In 2012, 11-14 thousand year old early human bones from Maludong near Mengzi City (some of them already in museum collections) were reported. These are provisionally known as the Red Deer Cave people.

==Twin towns — Sister cities==
Mengzi is twinned with:

- US Modesto, California, United States
- Lao Cai, Lào Cai, Vietnam
- Châteauroux, Indre, France

== Economy ==
Mengzi used to be a medium-sized county town before the prefectural government relocated there from the City of Gejiu in 2003. Since then, the city has witnessed a rapid urban and economic expansion with significant infrastructure projects. In 2010, Mengzi was elevated to a city administratively.

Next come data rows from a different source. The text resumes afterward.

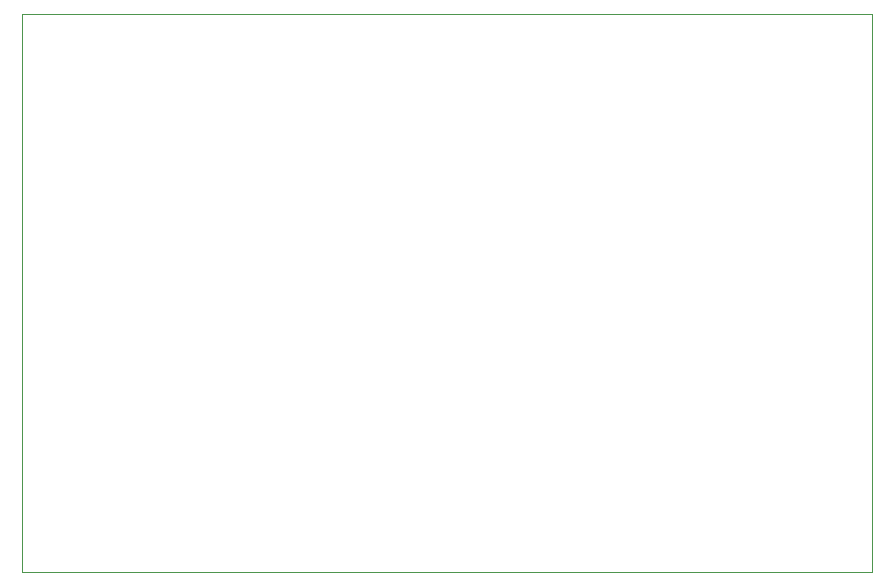
<source format=gbr>
%TF.GenerationSoftware,KiCad,Pcbnew,7.0.6*%
%TF.CreationDate,2023-10-09T12:22:11-06:00*%
%TF.ProjectId,CAN-USB RF Module,43414e2d-5553-4422-9052-46204d6f6475,2.0*%
%TF.SameCoordinates,Original*%
%TF.FileFunction,Profile,NP*%
%FSLAX46Y46*%
G04 Gerber Fmt 4.6, Leading zero omitted, Abs format (unit mm)*
G04 Created by KiCad (PCBNEW 7.0.6) date 2023-10-09 12:22:11*
%MOMM*%
%LPD*%
G01*
G04 APERTURE LIST*
%TA.AperFunction,Profile*%
%ADD10C,0.100000*%
%TD*%
G04 APERTURE END LIST*
D10*
X98140000Y-71030000D02*
X170149000Y-71030000D01*
X170149000Y-118274000D01*
X98140000Y-118274000D01*
X98140000Y-71030000D01*
M02*

</source>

Real estate industry is pivotal sector of the city's economy. Recent policy developments have promoted economic growth, leading to substantial changes in the local industry structure and employment landscape.

== Transport ==
===Railway===
- The narrow-gauge Kunming–Hai Phong railway, in the mountains east of the city (passenger service discontinued), and its branches
- Yuxi–Mengzi railway (opened in 2013)
- Mengzi–Hekou railway (opened in December 2014); regular passenger service between Kunming and Hekou
- Mile–Mengzi high-speed railway (Honghe railway station) has opened in 2022

===Tram===
Honghe tram runs from Mengzi North railway station to the city center.

===Airport===
Honghe Mengzi Airport in Mengzi is under construction.

== Tourism ==
Mengzi is an ancient city in Yunnan, with a long history dating back thousands of years. It is home to numerous historic sites, though many of its splendid structures were damaged or destroyed primarily during the Taiping Rebellion and the Cultural Revolution in 1960s. The following lists some of the prominent sites in the city.
- South Lake (南湖): A naturally formed lake that was later expanded artificially, dating back to the late Ming dynasty.
- Yingzhou Pavilion (瀛洲亭): A Chinese pavilion with a hexagonal structure located within South Lake Park, built in 1690.
- The Customs Relic: An area featuring clusters of European-style buildings, which primarily served as the French concession during the late 19th century.
- Bisezhai train station (碧色寨站): A train station constructed by the French in the early 20th century. It was one of the most pivotal stations on the Kunming–Haiphong railway line, an important communication route between Yunnan and Vietnam.
- Xin'ansuo Ancient Building Complex (新安所古建筑群): A complex of ancient Chinese buildings in Xin'ansuo town of Mengzi, dating back to the 16th century. It is renowned for its unique and diverse architectural styles and ethnic customs, which reflect the town's distinctive geographical environment and historically significant military status.